Project Summary Project Summary: Alcoholic liver disease (ALD) is a major cause of advanced liver disease worldwide. ALD consists of a spectrum of liver disorders, ranging from simple steatosis to more severe forms of liver injury, including alcoholic steatohepatitis, cirrhosis and hepatocellular carcinoma. To reduce the incidence of ALD, abstinence from alcohol abuse is critical for prevention of the development of ALD. From the therapeutic standpoint, however, little progress has been made towards the treatment of ALD over the past 40 years. Carboxylesterase 1 (CES1) is a drug-metabolizing enzyme that is highly expressed in the liver and to a lesser extent in intestine, macrophages, heart, pancreas, kidney and adipose tissue. CES1 possesses both triglyceride (TG) and cholesterol ester hydrolase activity. We have previously shown that CES1 inhibits hepatic TG accumulation by regulating TG hydrolysis, FAO and lipogenesis. Gain of hepatic CES1 function is also shown to improve insulin sensitivity in diabetic or high fat diet-fed mice. Our preliminary data show that Ces1 -/- mice display aggravated alcohol-induced liver injury and inflammation while over-expression of CES1 inhibits inflammation and ethanol-induced TG accumulation. Based on these observations, we hypothesize that hepatic CES1 plays a protective role in the pathogenesis of ALD. To test this hypothesis, we will use liver-specific Ces1 knockout or transgenic mice to investigate the role of hepatic CES1 in ALD as well as the underlying mechanism. In addition, we will also investigate the regulation of CES1 by ethanol. Completion of the proposed studies will help elucidate the role of hepatic CES1 in the pathogenesis of ALD and may lead to identification of CES1 as an attractive target for treatment of ALD.
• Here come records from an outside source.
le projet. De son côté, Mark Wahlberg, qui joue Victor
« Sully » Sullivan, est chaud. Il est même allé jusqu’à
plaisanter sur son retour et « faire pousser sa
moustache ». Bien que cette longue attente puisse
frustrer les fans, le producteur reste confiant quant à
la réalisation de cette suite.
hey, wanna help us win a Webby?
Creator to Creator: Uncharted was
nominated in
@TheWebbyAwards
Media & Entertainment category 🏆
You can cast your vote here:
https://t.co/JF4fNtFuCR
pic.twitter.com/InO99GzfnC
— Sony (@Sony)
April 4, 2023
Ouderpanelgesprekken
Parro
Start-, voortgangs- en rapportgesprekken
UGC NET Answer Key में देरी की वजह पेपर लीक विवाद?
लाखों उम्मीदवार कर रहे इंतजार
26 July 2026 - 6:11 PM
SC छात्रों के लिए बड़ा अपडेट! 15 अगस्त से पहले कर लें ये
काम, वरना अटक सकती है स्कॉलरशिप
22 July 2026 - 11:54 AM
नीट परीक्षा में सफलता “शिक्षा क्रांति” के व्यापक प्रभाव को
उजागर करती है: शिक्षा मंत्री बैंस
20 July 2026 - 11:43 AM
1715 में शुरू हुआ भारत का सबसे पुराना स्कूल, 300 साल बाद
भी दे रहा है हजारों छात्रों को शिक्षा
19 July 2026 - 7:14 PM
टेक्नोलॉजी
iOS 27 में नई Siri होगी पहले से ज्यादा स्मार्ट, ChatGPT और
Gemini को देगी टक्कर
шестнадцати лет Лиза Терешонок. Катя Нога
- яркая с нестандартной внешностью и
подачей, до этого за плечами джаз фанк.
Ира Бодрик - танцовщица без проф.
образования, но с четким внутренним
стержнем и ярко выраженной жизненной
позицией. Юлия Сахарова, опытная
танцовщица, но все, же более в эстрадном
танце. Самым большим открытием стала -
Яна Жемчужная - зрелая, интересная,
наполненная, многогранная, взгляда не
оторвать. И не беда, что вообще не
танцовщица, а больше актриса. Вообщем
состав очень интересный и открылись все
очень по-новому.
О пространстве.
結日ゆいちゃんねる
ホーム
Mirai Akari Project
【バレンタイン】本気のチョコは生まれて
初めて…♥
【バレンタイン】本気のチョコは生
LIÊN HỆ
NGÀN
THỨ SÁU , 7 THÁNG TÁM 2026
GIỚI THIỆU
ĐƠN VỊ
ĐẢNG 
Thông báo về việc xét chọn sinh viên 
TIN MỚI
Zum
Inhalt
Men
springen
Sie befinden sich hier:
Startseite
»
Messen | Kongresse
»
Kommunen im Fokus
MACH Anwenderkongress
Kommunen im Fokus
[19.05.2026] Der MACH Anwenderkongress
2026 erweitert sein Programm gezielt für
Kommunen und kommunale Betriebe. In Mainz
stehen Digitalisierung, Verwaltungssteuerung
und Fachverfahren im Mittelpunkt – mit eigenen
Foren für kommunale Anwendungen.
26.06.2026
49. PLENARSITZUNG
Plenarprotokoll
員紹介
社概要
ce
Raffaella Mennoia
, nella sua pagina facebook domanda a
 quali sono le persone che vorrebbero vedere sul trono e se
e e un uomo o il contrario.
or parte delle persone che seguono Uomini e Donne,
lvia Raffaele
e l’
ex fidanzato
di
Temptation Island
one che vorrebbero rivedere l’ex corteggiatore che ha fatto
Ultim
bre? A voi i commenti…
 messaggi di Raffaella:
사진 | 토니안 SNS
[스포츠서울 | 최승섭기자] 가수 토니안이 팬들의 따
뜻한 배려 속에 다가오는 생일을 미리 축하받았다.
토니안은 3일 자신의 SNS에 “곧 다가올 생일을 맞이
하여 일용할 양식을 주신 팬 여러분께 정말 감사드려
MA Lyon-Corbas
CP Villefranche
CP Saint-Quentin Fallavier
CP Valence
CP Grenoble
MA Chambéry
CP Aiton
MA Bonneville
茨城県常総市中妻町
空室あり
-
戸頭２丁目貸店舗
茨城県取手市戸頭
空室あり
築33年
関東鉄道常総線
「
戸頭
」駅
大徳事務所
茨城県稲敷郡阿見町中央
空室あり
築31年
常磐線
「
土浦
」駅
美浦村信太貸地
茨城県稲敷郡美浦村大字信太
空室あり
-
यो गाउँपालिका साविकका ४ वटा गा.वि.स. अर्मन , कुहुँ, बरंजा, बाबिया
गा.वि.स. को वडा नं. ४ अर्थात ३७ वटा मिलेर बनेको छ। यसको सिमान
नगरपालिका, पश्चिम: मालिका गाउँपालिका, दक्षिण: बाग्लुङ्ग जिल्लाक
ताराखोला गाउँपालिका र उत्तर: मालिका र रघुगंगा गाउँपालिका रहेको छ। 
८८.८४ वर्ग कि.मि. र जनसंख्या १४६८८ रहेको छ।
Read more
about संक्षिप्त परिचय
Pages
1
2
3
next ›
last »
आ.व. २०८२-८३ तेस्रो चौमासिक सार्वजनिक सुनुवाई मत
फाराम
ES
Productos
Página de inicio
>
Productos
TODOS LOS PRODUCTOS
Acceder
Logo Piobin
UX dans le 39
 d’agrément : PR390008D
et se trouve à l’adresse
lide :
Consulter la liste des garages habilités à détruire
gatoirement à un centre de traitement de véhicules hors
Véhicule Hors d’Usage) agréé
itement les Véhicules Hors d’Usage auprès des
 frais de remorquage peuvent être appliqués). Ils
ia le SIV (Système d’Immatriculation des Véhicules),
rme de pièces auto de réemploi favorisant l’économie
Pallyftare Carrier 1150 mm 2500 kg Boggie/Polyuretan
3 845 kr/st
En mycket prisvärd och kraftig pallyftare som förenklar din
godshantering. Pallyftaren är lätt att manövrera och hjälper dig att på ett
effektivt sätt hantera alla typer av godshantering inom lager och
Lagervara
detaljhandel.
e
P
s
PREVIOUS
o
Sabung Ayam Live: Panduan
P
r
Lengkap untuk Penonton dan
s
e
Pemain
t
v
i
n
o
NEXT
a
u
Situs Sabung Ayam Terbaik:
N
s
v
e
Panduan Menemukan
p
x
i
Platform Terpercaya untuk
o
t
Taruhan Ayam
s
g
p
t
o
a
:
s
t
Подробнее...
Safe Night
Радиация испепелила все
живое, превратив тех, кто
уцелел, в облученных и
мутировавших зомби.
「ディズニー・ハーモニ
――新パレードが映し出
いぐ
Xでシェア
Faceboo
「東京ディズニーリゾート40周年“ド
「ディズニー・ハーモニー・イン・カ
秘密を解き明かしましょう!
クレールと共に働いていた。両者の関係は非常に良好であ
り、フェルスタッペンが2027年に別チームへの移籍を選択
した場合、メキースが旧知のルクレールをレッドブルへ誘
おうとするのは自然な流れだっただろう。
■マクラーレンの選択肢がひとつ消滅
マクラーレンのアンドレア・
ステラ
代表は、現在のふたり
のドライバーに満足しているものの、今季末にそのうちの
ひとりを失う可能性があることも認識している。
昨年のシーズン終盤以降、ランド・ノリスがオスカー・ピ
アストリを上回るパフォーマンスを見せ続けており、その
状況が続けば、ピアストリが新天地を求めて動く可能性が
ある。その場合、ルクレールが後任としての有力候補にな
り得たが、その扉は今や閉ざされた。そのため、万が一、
项目摘要 项目概述：酒精性肝病（ALD）是全球晚期肝病的主要原因。ALD 包括一系列肝脏疾病，从简单的脂肪变性到更严重的肝损伤， 包括酒精性脂肪性肝炎、肝硬化和肝细胞癌。为了减少酒精性肝脏病的发病率， 戒酒对于预防ALD的发展至关重要。从治疗 然而，在过去的40年里，ALD的治疗进展甚微。 羧酸酯酶1（CES 1）是一种药物代谢酶，在肝脏中高度表达， 肠、巨噬细胞、心脏、胰腺、肾脏和脂肪组织中的程度。CES 1同时具有 甘油三酯（TG）和胆固醇酯水解酶活性。我们之前已经证明CES 1抑制了 通过调节TG水解、FAO和脂肪生成来实现肝脏TG蓄积。肝CES 1功能获得 还显示出改善糖尿病或高脂肪饮食喂养的小鼠的胰岛素敏感性。我们的初步数据显示 Ces 1-/-小鼠表现出加重的酒精诱导的肝损伤和炎症，同时过度表达 CES 1抑制炎症和乙醇诱导的TG积累。根据这些观察，我们 推测肝CES 1在ALD的发病机制中起保护作用。为了验证这个假设， 我们将使用肝脏特异性Ces 1基因敲除或转基因小鼠来研究肝脏Ces 1在ALD中的作用， 以及潜在的机制。此外，我们还将研究乙醇对CES 1的调控。 这些研究的完成将有助于阐明肝脏CES 1在ALD发病机制中的作用 并且可能导致将CES 1鉴定为治疗ALD的有吸引力的靶标。